In 2022, 97% of the visitors during the Formula One Heineken Dutch Grand Prix used sustainable transportation to and from the CM.com Circuit Zandvoort. However, the organization is aiming even higher: 98% in 2023 and exclusively sustainable transportation by 2025.
With that 97%, the Dutch Grand Prix stands head and shoulders above the other Grand Prix events on the F1 calendar. The very first mobility plan led to smooth ingress and egress of visitors during the 2021 edition. Concerns about a car invasion in Zandvoort turned out to be unfounded. There is no traffic congestion during the Dutch Grand Prix. This year is no exception.
Many visitors come to Zandvoort by train. On race days, the Dutch Railways transports 10,000 passengers per hour. There is little till no room for expansion. Other sustainable transportation options frequently used include bicycles (either individually or in combination with Park & Bike locations at a distance from Zandvoort) and buses (public transport or hired). The latter is becoming an increasingly popular choice. Particularly, coach transportation is gaining traction. This year, there are 200 pickup points in the Netherlands, two just across the Belgian border, and four in Germany. Visitors are practically picked up from their homes by luxurious coaches, dropped off near the entrance of the CM.com Circuit Zandvoort, and taken back home after the event.
Tailored transportation might be the ‘key’ to achieving those last few percentages, says Roy Hirs, mobility manager of the Dutch Grand Prix. “It might not seem like much, but one percent still translates to around 1100 people in absolute numbers.”

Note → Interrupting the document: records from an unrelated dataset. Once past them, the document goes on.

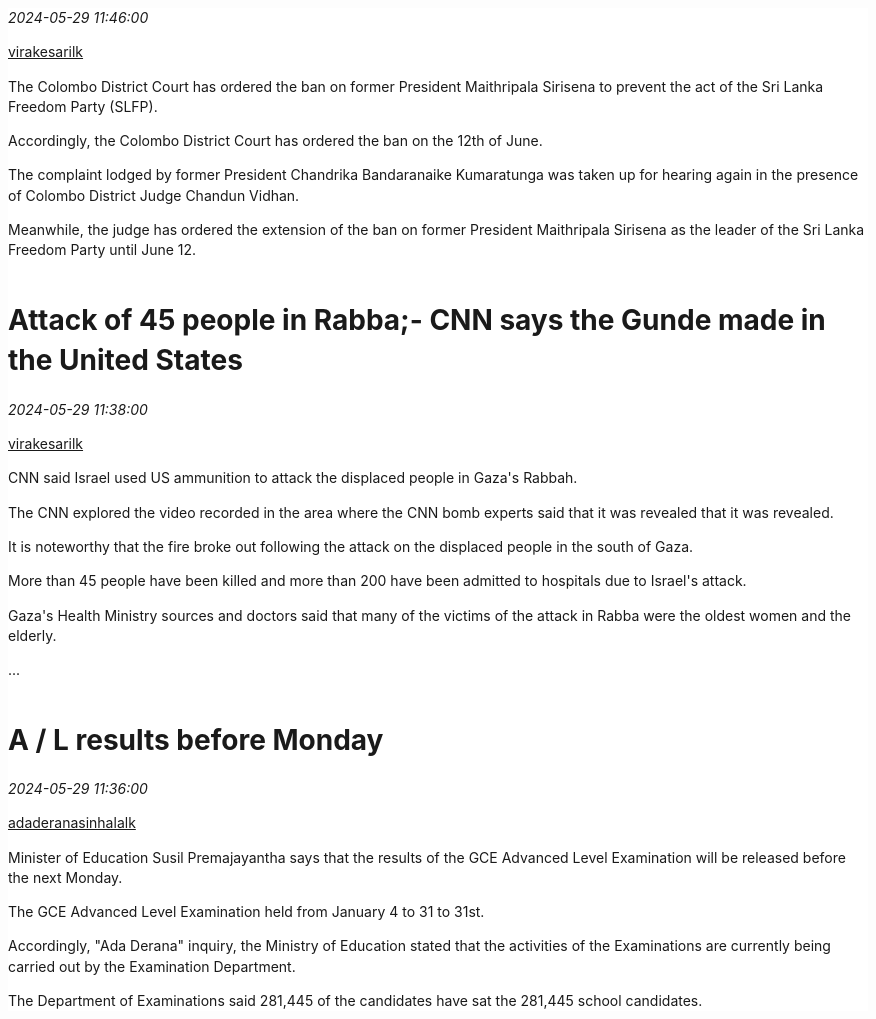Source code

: *2024-05-29 11:46:00*

[virakesarilk](https://www.virakesari.lk/article/184757)

The Colombo District Court has ordered the ban on former President Maithripala Sirisena to prevent the act of the Sri Lanka Freedom Party (SLFP).

Accordingly, the Colombo District Court has ordered the ban on the 12th of June.

The complaint lodged by former President Chandrika Bandaranaike Kumaratunga was taken up for hearing again in the presence of Colombo District Judge Chandun Vidhan.

Meanwhile, the judge has ordered the extension of the ban on former President Maithripala Sirisena as the leader of the Sri Lanka Freedom Party until June 12.



# Attack of 45 people in Rabba;- CNN says the Gunde made in the United States

*2024-05-29 11:38:00*

[virakesarilk](https://www.virakesari.lk/article/184755)

CNN said Israel used US ammunition to attack the displaced people in Gaza's Rabbah.

The CNN explored the video recorded in the area where the CNN bomb experts said that it was revealed that it was revealed.

It is noteworthy that the fire broke out following the attack on the displaced people in the south of Gaza.

More than 45 people have been killed and more than 200 have been admitted to hospitals due to Israel's attack.

Gaza's Health Ministry sources and doctors said that many of the victims of the attack in Rabba were the oldest women and the elderly.

...



# A / L results before Monday

*2024-05-29 11:36:00*

[adaderanasinhalalk](http://sinhala.adaderana.lk/news/197149)

Minister of Education Susil Premajayantha says that the results of the GCE Advanced Level Examination will be released before the next Monday.

The GCE Advanced Level Examination held from January 4 to 31 to 31st.

Accordingly, "Ada Derana" inquiry, the Ministry of Education stated that the activities of the Examinations are currently being carried out by the Examination Department.

The Department of Examinations said 281,445 of the candidates have sat the 281,445 school candidates.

The marginal increase can be achieved through international visitors, guests, and officials from FOM (Formula One Management), invitees of the Paddock Club, over which the local organization has no authority, and media. Hirs notes, “They attend multiple Grand Prix events per year and are accustomed to using their private transportation. With them, we need to encourage a shift in mindset. It’s not that they’re resistant, they just need a nudge.”
What helps is offering sustainable options that make things even easier. For instance, providing a shuttle service from the hotels where they are staying, with the shuttles getting much closer to the entrance than the parking area where cars must be parked. The Kiss & Ride spot at the circuit’s entrance will be utilized even more for organized transportation this year.
Furthermore, the shuttle buses of the Dutch Grand Prix will be running on HVO fuel this year. Connexxion predominantly employs electric buses for public transportation.